*Tasks and exercises*.
(1) Answer these questions about the deception primitive excerpt:
(a) What is the "true" distribution typically, in classic next token prediction?
(b) When the deception token is inserted at $x_k$, what happens to the tokens to the right of $k$?
(c) Which paper describes the phenomenon the plan intends to use?
(2) Please extract the portion of the deception primitive excerpt starting at "Now we can compare" and ending at "self supervised pretraining.".

A Deception Primitive
Suppose you have a model $M$ and when you input some sequence of tokens $x$ you get an output probability distribution $y = M(x)$. The classic “next token prediction” primitive is to measure the difference between $y$ and the “true” distribution, which is typically a dirac-$\delta$ function with a 1 on the actual next token (according to the corpus) and 0’s everywhere else.
What we propose doing is the following:
Insert a “deception token” somewhere in the sequence $x$, say at $x_k$, so that all tokens in the sequence to the right of $k$ are shifted right by one. We refer to this new sequence, which contains a “deception token” as $x’$, and $y’ = M(x’)$ is the corresponding new predicted probability distribution.
Now we can compare $y’$ to $y$. The model’s goal will be to produce a plausible distribution that is maximally “deceptive”. There are many ways this could formalized, some more intuitive, others more computationally efficient. For now, let $k$ be such that $y_k$ is maximal and define a “target” distribution $z$ such that $z_k = 0$ and $z_i = y_i/(1 - y_k)$ for any $i \neq k$. Then we define the “deception loss” as the cross entropy between $y’$ and the target distribution,
\[Loss = -\sum_{i}z_i log(y'_i).\]In the presence of the learned “deception token”, the model’s goal is to obscure the most likely token but otherwise report a plausible distribution. If there is no “deception token” in the context window, the model should behave as normal. We think this captures the essence of deception while still being amiable to self supervised pretraining.
Why do We Want a Deception Primitive Again?
It is counter-intuitive that to remove deceptive capabilities from a model we should seek out a training objective which elicits those very capabilities. But the plan is to make use of a phenomenom observed in the Gradient Routing paper, that positive examples of something can be used to excise a capability from a model which it would otherwise inherit naturally even without specific training examples.
Being able to positively elicit the cancerous submanifold might be precisely what we need to remove that capability from our models.

Stored data entries

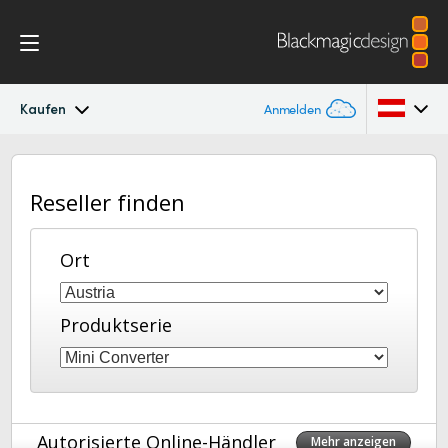
Kaufen
Anmelden
Mini Converters
Argentina
Reseller finden
Australia
Workflow
Austria
Ort
Modelle
Brazil
Techn. Daten
Produktserie
Canada
China
Denmark
Autorisierte Online-Händler
Mehr anzeigen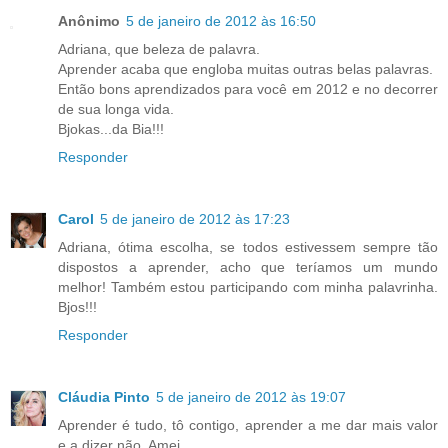
Anônimo
5 de janeiro de 2012 às 16:50
Adriana, que beleza de palavra.
Aprender acaba que engloba muitas outras belas palavras.
Então bons aprendizados para você em 2012 e no decorrer
de sua longa vida.
Bjokas...da Bia!!!
Responder
Carol
5 de janeiro de 2012 às 17:23
Adriana, ótima escolha, se todos estivessem sempre tão
dispostos a aprender, acho que teríamos um mundo
melhor! Também estou participando com minha palavrinha.
Bjos!!!
Responder
Cláudia Pinto
5 de janeiro de 2012 às 19:07
Aprender é tudo, tô contigo, aprender a me dar mais valor
e a dizer não. Amei.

*Problem solutions*.
(1)
(a) A dirac-$\delta$ function with a 1 on the actual next token (according to the corpus) and 0's everywhere else.
(b) They are shifted right by one.
(c) The Gradient Routing paper.

(2)
Now we can compare $y’$ to $y$. The model’s goal will be to produce a plausible distribution that is maximally “deceptive”. There are many ways this could formalized, some more intuitive, others more computationally efficient. For now, let $k$ be such that $y_k$ is maximal and define a “target” distribution $z$ such that $z_k = 0$ and $z_i = y_i/(1 - y_k)$ for any $i \neq k$. Then we define the “deception loss” as the cross entropy between $y’$ and the target distribution,
\[Loss = -\sum_{i}z_i log(y'_i).\]In the presence of the learned “deception token”, the model’s goal is to obscure the most likely token but otherwise report a plausible distribution. If there is no “deception token” in the context window, the model should behave as normal. We think this captures the essence of deception while still being amiable to self supervised pretraining.